_Text segment_:

Circuit Court of Appeals, Sixth Circuit
Dec 15, 1938
100 F.2d 735 (6th Cir. 1938)

Opinion

Nos. 7578, 7615.

December 15, 1938.

Petitions to Review Decisions of the United States Board of Tax Appeals.

Petition by Bessie C. Williamson and the Commissioner of Internal Revenue to review a decision of the Board of Tax Appeals redetermining a deficiency in the tax imposed on Bessie C. Williamson by the Commissioner of Internal Revenue, which were consolidated for hearing and decision.

Affirmed.

Murray Seasongood, of Cincinnati, Ohio (Murray Seasongood, Harry Stickney, and Paxton Seasongood, all of Cincinnati, Ohio, on the brief), for petitioner Williamson.

Berryman Green, of Washington, D.C. (James W. Morris, Sewall Key, J. Louis Monarch, and Louise Foster, all of Washington, D.C., on the brief), for the Commissioner.

Before HICKS, ALLEN, and HAMILTON, Circuit Judges.


These appeals involve the same facts, and were consolidated for hearing and decision. In No. 7578 the taxpayer seeks to review the order of the Board of Tax Appeals sustaining a determination of deficiencies and adjusting the amounts thereof to $11,639.90 and $4,425.02 for the taxable years 1932 and 1933 respectively. 34 B.T.A. 668. In No. 7615 the Commissioner attacks the same order upon the ground that the deficiencies determined should have been $12,323.69 and $4,596.90 respectively.

_Data provided_:
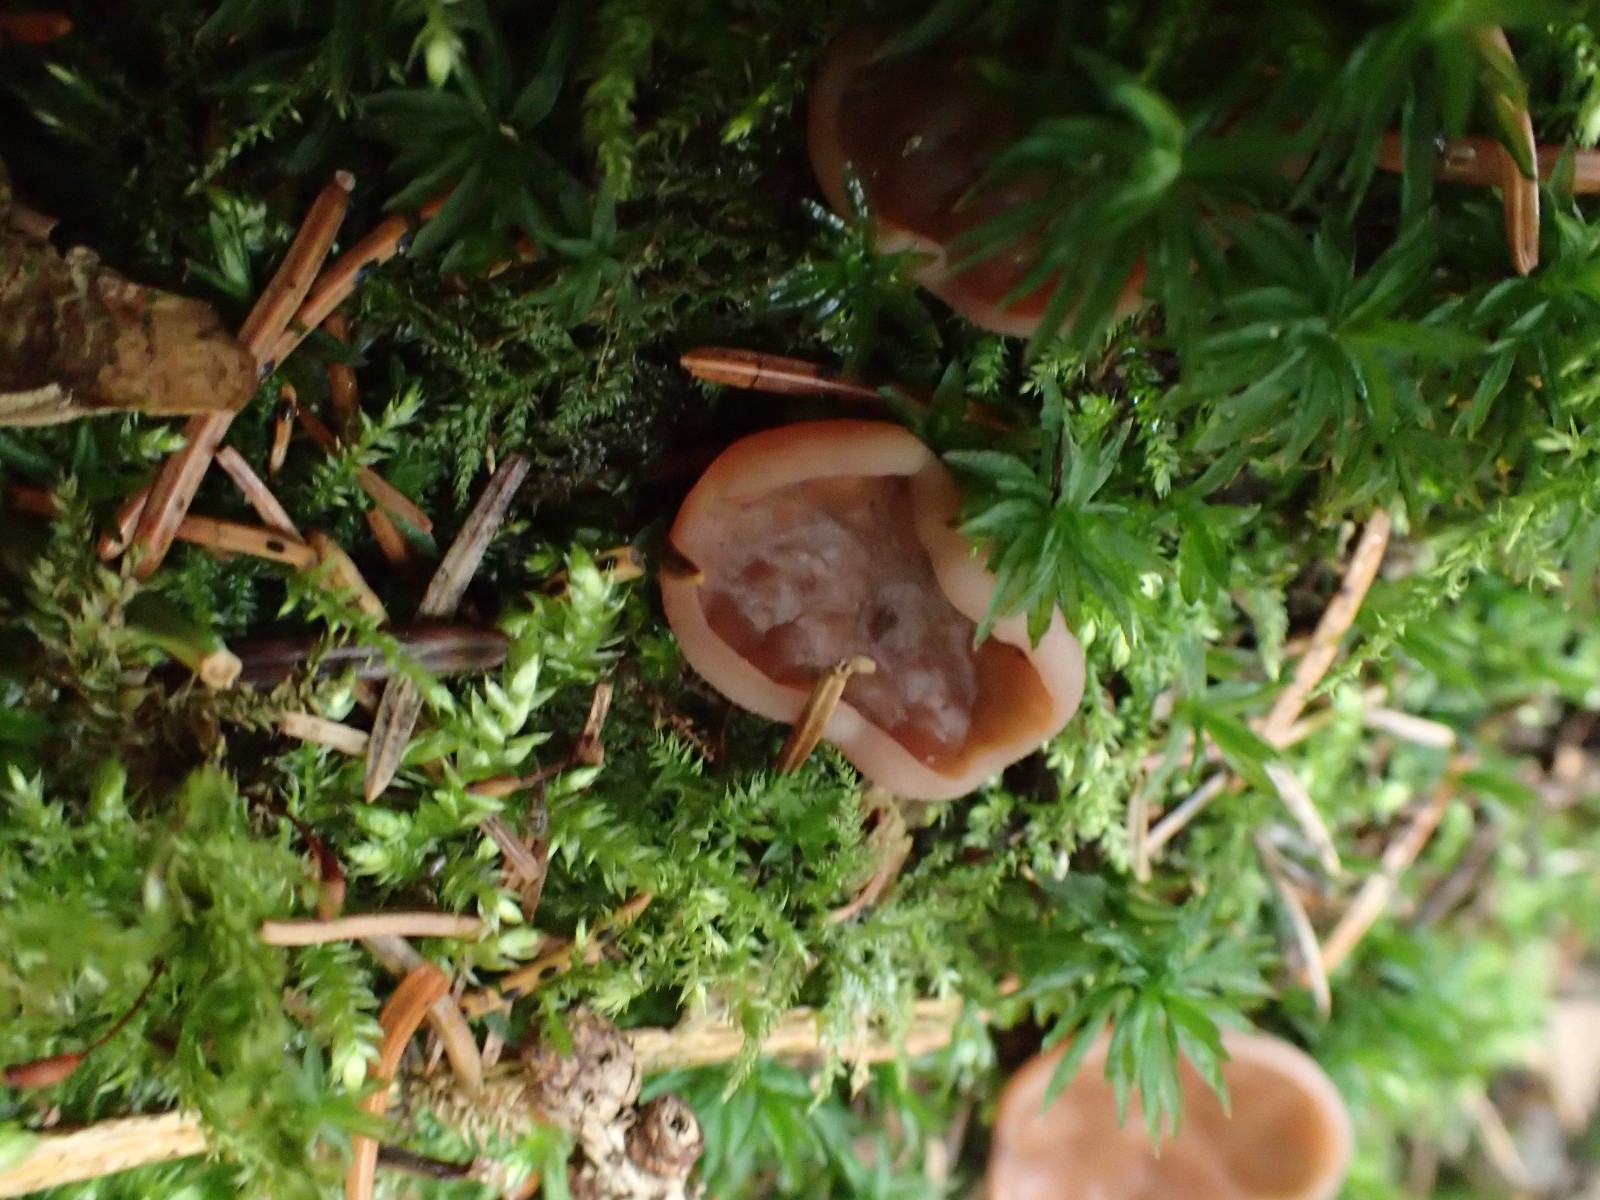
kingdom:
* * *
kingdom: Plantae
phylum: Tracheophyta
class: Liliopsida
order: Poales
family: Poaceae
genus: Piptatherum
--
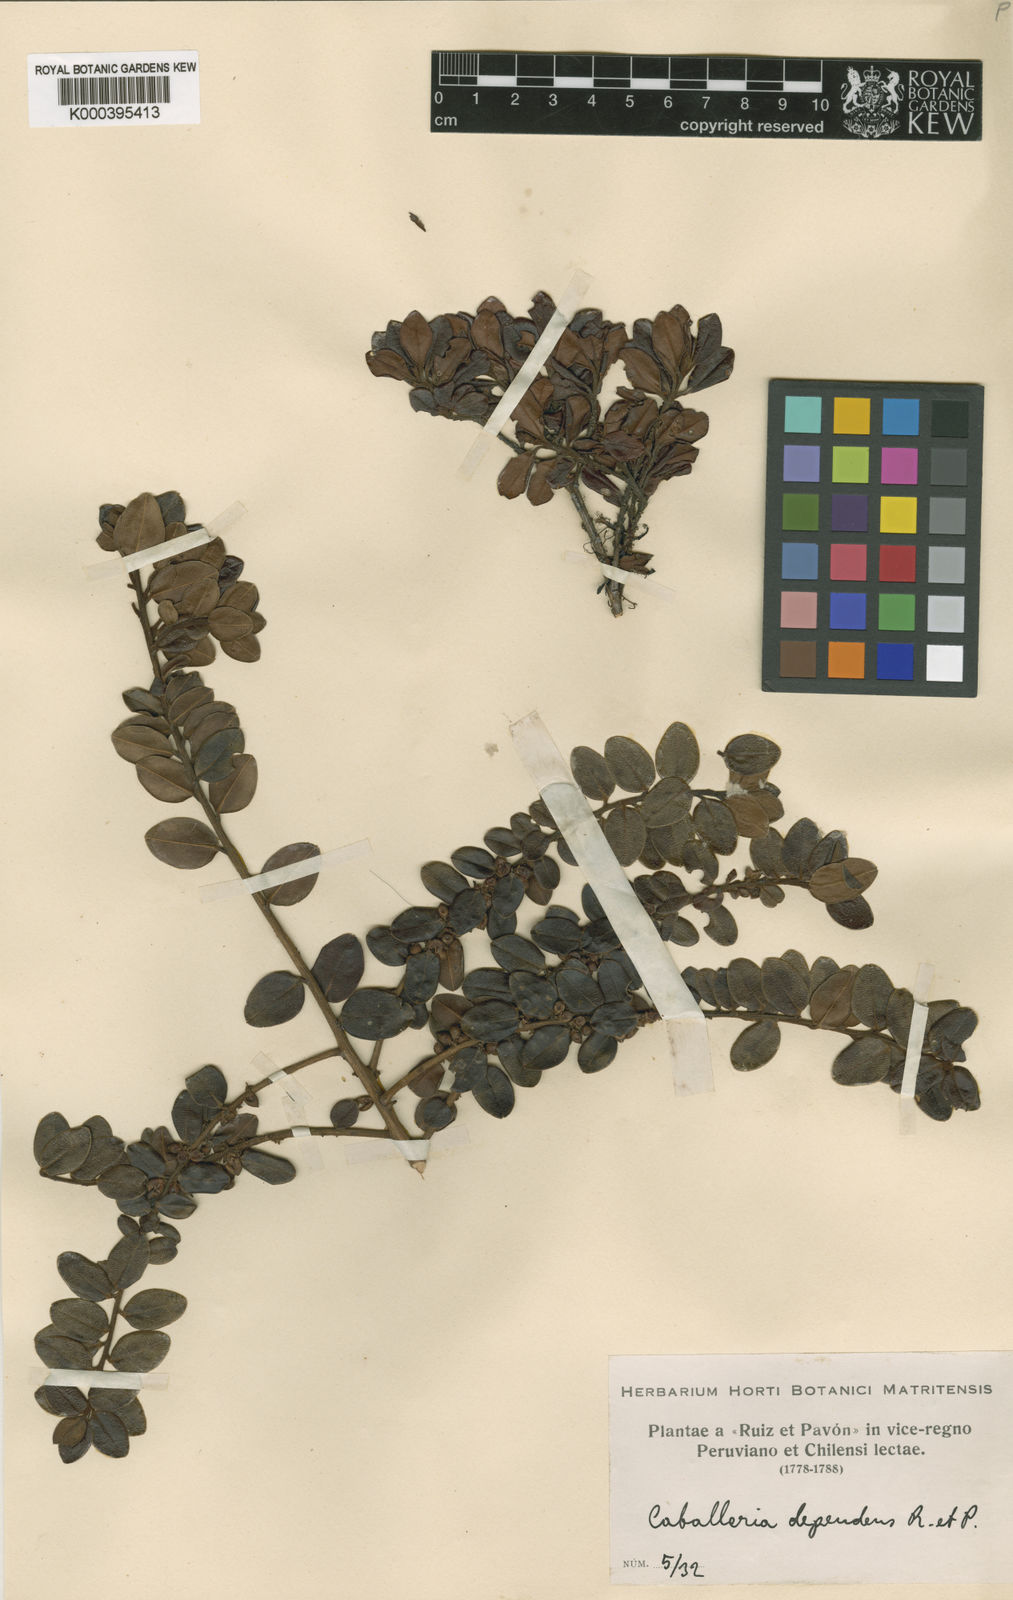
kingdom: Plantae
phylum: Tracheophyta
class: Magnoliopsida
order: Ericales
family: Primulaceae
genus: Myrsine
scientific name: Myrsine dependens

_Task set_:
(a) According to the court opinion above, what deficiency amounts does the Commissioner claim should have been determined for 1932 and 1933?
(b) Summarize the court opinion in two sentences.
(c) Carry the court opinion forward from its last sentence.

_Answers by task_:
(a) $12,323.69 for 1932 and $4,596.90 for 1933.

(b) The Sixth Circuit heard consolidated petitions from Bessie C. Williamson and the Commissioner of Internal Revenue to review a Board of Tax Appeals decision on tax deficiencies, and the decision was affirmed. The taxpayer challenged the Board's order sustaining deficiencies of $11,639.90 for 1932 and $4,425.02 for 1933, while the Commissioner argued that they should have been $12,323.69 and $4,596.90.

(c)
The controversy arises out of the sale of certain stocks inherited by the taxpayer from her husband, A.W. Williamson, who died intestate on March 28, 1931, leaving her his sole heir at law. The facts are stipulated. At the time of decedent's death he owned 3,094 shares of common stock of the American Rolling Mill Company, and 5,932½ shares of common stock of the Columbia Gas Electric Corporation. On that date these stocks had a fair market value of $29.50 and $41 per share respectively. Two administrators, one of them being the Fifth-Third Union Trust Company of Cincinnati, were appointed and qualified. The market value of the stocks decreased rapidly, and prior to October 31, 1931, the taxpayer demanded that the administrators sell sufficient assets to pay the expenses of administration and taxes, which amounted to approximately $90,000. The administrators did not comply with this demand. If these stocks had been sold within three months of the date of the administrators' qualification, as authorized under § 10697 of the General Code of Ohio, the prices obtained for the American Rolling Mill Company stock would have varied from $32.37½ per share to $15.12½ per share, and for the Columbia Gas Electric Corporation stock from $39.37½ to $20.62½ per share. In June, 1932, when the market value of these particular stocks was much lower, the administrators notified the taxpayer that they would sell sufficient assets to pay the debts and taxes. On June 18, 1932, the administrators contracted with the taxpayer that the Fifth-Third Union Trust Company would lend the taxpayer sufficient funds to pay the debts, taxes and all charges outstanding against the estate, and the taxpayer agreed to execute and deliver notes in the amount of the loan, payable to the order of the Trust Company, to pledge as security therefor all the stocks of the estate, and to relinquish her right of action against the administrators for the shrinkage in the estate. The contract was fully performed.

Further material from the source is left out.